● Goal of the exercise: Copy every line below that has the word "APERTURE" in it.

** Records follows **

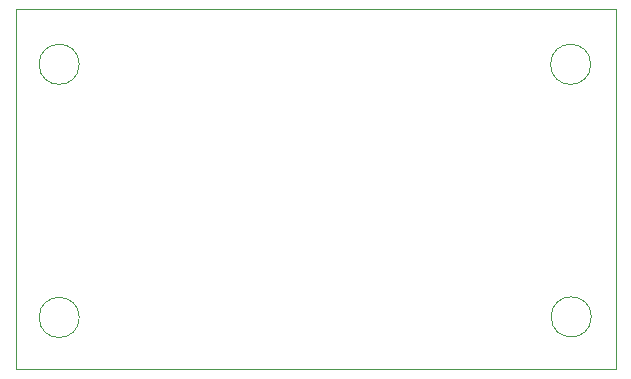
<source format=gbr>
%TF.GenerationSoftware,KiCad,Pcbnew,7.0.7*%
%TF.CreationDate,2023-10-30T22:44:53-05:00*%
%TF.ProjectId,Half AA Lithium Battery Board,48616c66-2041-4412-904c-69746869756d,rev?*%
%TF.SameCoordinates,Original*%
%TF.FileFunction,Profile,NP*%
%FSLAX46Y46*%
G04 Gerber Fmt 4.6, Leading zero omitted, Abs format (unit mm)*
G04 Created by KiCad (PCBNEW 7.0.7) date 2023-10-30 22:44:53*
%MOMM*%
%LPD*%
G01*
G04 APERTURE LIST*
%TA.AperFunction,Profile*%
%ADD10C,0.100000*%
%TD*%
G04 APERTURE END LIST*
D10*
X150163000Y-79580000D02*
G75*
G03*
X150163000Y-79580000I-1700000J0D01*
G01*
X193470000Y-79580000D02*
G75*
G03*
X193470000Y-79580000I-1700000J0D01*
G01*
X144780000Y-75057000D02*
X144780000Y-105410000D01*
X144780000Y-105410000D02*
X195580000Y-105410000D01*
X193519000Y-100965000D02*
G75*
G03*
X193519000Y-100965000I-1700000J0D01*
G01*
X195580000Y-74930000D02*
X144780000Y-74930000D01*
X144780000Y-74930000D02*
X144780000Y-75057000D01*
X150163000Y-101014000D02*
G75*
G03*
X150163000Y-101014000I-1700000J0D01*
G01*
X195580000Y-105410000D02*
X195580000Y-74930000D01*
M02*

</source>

** End of Records **
** Records follows **

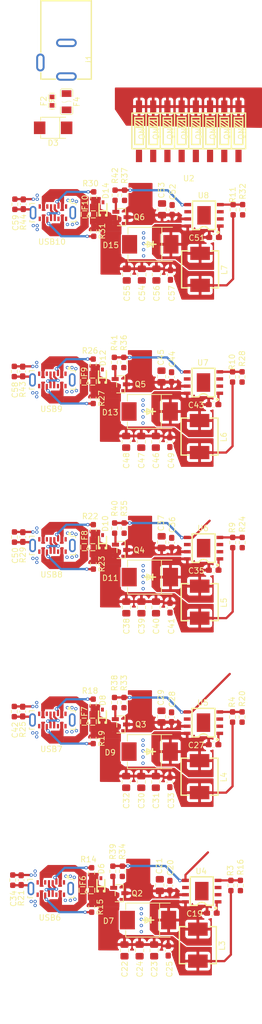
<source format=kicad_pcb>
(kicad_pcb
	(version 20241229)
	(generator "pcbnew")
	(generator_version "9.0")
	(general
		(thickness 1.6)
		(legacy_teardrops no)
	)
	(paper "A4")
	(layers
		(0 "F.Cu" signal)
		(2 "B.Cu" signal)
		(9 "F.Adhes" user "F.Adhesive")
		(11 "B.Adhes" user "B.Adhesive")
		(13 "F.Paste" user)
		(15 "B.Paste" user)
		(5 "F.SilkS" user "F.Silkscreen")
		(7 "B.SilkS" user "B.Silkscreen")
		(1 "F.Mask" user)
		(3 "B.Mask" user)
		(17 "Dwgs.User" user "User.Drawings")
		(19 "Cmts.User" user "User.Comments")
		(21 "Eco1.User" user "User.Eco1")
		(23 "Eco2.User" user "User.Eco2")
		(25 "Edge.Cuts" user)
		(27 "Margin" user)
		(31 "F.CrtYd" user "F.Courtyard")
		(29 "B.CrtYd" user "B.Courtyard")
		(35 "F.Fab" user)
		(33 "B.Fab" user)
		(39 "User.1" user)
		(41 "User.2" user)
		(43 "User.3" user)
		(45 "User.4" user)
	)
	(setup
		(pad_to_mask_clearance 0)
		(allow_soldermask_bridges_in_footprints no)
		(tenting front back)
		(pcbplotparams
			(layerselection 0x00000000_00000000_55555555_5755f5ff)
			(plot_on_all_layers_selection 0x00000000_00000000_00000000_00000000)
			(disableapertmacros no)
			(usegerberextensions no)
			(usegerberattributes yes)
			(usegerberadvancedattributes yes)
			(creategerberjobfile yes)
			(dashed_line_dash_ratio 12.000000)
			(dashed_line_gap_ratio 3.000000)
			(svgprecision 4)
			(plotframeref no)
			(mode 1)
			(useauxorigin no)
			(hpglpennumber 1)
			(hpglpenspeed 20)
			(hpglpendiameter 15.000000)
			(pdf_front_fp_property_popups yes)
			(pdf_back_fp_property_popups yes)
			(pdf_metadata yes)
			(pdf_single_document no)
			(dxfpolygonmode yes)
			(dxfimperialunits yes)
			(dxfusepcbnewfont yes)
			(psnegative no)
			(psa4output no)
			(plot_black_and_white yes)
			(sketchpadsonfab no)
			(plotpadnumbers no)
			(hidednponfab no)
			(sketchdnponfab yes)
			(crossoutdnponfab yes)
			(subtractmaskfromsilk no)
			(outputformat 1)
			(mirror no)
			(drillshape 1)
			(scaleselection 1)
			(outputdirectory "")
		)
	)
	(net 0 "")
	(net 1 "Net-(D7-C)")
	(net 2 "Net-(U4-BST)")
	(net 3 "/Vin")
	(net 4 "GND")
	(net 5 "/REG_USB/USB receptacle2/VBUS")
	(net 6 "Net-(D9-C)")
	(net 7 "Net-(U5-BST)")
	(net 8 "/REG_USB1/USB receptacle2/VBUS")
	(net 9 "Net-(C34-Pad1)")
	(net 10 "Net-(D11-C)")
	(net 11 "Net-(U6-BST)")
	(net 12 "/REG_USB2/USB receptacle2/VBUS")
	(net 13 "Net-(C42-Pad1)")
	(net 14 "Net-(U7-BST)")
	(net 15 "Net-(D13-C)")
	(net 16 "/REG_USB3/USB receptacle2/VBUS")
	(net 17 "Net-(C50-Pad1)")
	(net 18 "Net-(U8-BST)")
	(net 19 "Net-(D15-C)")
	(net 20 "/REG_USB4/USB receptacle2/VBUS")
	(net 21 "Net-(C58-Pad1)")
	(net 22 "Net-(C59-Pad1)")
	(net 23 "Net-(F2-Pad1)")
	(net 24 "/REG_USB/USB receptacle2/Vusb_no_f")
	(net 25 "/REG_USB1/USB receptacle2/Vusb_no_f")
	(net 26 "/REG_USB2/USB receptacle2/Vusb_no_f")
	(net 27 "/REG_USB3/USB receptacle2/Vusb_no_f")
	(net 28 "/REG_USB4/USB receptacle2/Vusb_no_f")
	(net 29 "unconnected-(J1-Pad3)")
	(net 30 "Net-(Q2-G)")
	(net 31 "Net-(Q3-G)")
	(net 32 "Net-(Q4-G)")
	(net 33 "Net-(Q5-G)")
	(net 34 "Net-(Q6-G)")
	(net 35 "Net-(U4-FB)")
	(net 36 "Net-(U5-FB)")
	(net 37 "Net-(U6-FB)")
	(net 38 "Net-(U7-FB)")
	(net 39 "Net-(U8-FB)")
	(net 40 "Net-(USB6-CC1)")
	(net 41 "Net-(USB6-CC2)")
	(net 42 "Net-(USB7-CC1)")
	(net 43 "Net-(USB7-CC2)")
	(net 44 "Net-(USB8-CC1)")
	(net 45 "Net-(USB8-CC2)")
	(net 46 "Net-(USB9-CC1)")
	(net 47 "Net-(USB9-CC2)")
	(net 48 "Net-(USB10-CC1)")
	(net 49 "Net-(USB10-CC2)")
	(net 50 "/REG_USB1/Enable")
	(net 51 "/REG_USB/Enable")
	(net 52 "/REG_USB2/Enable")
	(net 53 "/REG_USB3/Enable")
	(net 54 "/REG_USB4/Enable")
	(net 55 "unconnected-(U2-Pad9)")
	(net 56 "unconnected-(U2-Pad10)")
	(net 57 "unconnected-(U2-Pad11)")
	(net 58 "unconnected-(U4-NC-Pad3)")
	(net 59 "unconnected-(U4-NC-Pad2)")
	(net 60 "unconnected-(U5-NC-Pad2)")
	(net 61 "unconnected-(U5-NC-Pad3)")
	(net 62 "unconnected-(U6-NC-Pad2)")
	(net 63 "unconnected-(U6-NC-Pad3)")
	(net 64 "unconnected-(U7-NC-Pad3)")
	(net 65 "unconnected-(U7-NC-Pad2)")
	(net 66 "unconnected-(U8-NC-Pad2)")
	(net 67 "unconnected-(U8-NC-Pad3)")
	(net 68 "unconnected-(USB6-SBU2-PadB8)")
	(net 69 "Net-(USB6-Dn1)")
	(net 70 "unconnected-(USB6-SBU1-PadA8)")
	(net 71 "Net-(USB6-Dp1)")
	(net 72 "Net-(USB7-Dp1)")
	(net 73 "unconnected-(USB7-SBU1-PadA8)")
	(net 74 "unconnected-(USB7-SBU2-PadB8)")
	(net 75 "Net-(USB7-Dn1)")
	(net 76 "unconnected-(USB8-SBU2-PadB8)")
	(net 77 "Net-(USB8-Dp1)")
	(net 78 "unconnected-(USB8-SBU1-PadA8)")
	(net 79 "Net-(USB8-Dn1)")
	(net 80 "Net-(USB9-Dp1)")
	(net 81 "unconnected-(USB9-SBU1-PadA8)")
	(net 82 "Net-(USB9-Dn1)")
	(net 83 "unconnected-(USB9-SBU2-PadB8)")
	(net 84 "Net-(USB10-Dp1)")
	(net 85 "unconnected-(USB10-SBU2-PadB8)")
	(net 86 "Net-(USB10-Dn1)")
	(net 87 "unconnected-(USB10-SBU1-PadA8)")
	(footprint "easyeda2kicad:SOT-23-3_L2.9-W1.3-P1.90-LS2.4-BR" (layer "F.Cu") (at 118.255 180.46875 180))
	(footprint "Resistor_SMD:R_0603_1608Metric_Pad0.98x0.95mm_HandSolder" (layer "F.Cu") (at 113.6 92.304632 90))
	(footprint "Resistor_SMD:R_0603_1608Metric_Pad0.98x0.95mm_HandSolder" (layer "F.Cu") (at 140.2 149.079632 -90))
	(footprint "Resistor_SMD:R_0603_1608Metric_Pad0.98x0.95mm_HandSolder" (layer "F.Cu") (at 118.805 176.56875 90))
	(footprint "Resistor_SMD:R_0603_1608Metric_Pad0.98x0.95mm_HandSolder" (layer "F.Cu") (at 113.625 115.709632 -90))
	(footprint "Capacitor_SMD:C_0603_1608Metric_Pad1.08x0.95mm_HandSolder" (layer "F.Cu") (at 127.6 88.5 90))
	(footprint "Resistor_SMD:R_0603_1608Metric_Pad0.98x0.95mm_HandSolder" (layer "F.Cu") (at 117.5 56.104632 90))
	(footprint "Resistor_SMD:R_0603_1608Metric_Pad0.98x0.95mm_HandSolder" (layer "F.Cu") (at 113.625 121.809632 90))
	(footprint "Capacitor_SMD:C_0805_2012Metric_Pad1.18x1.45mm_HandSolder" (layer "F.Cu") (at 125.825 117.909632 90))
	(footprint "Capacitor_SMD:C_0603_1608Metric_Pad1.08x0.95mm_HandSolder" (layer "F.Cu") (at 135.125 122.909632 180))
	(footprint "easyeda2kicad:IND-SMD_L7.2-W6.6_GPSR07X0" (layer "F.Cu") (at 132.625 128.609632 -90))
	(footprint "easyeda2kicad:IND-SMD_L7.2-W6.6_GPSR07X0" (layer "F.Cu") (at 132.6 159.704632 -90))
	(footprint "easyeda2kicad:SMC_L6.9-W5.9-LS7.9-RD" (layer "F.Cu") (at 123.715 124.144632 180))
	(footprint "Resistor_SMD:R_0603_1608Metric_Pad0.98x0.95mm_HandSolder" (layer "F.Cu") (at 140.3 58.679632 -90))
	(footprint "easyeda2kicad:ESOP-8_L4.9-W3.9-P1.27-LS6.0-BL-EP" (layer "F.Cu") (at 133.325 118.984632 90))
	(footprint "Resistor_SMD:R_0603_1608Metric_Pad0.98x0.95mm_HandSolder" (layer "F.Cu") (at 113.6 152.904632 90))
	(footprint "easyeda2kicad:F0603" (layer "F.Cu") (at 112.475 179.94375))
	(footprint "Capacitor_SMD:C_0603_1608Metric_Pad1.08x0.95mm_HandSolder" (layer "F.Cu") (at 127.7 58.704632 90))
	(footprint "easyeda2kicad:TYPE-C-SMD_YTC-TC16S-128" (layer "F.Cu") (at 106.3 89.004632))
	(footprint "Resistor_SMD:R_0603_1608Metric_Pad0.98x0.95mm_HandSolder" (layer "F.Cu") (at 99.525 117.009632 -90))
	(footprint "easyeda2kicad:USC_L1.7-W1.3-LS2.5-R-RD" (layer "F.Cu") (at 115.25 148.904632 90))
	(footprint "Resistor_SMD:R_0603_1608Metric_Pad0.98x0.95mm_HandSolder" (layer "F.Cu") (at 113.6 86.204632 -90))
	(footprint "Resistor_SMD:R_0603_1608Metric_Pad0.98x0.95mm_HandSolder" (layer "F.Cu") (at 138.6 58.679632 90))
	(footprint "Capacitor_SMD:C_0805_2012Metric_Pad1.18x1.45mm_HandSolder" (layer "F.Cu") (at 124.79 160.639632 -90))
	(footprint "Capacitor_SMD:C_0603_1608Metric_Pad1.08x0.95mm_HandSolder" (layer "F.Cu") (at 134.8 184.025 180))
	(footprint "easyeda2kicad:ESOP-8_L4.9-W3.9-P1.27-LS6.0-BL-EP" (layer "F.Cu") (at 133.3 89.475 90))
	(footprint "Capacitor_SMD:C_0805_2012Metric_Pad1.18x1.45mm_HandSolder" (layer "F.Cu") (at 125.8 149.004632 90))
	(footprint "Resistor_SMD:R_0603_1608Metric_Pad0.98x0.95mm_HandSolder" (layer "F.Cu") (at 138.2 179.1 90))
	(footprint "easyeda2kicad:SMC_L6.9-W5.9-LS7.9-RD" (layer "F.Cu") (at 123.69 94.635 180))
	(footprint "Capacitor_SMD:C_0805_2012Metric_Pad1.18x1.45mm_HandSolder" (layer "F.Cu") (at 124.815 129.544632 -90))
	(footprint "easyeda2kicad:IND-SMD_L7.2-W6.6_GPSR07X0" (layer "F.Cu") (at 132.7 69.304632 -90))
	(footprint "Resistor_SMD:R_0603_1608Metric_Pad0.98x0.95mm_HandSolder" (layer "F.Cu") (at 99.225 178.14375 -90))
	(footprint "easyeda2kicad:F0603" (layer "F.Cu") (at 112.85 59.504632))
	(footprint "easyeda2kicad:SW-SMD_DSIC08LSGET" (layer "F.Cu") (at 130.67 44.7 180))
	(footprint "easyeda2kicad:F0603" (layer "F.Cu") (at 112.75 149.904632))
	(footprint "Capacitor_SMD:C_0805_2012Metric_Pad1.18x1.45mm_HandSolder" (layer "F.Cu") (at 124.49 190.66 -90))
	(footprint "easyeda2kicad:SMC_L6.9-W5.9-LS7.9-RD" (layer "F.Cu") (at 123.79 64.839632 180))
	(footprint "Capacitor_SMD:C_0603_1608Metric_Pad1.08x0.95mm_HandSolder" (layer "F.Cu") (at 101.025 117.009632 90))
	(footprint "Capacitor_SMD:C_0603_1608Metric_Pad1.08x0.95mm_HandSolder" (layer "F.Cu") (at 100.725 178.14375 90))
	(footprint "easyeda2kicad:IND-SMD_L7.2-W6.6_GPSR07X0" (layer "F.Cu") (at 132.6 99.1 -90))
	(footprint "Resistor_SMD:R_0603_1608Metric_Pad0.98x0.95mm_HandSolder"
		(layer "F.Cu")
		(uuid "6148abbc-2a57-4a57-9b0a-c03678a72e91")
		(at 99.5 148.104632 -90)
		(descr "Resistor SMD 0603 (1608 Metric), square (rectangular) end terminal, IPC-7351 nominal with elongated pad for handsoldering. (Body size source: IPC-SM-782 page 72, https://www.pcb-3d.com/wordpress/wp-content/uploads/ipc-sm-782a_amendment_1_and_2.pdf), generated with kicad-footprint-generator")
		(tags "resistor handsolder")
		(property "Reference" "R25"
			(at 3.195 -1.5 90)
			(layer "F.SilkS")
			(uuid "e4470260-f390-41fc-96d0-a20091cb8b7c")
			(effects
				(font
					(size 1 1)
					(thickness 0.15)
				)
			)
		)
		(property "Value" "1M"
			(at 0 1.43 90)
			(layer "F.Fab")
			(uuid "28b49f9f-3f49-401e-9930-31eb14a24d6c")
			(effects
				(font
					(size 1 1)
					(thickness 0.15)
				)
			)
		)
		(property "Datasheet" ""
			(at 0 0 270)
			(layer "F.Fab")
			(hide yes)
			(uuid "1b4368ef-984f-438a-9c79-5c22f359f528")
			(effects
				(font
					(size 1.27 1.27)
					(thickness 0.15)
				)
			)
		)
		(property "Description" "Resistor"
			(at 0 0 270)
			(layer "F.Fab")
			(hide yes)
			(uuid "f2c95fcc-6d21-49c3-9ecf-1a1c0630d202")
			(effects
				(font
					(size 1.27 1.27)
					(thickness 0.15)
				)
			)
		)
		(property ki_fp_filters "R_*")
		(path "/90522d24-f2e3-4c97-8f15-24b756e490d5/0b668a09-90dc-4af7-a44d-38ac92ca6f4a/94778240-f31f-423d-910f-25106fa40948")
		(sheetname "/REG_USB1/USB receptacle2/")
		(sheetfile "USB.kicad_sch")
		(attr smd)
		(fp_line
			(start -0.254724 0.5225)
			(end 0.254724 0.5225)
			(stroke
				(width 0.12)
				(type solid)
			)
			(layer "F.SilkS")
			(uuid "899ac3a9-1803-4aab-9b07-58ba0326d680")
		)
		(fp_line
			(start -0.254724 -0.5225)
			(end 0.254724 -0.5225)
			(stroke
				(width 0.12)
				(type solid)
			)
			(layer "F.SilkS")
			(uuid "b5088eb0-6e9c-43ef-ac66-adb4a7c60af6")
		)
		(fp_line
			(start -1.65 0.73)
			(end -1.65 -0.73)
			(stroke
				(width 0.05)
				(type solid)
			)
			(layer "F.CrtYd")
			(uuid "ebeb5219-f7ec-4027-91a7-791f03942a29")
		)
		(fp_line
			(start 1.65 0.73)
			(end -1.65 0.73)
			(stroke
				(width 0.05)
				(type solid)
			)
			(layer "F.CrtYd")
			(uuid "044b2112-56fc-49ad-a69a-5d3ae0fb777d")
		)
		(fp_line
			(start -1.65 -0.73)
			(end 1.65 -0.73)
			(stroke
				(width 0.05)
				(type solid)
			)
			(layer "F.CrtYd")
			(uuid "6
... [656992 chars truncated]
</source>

** End of Records **

● Exercise output:
G04 APERTURE LIST*
G04 APERTURE END LIST*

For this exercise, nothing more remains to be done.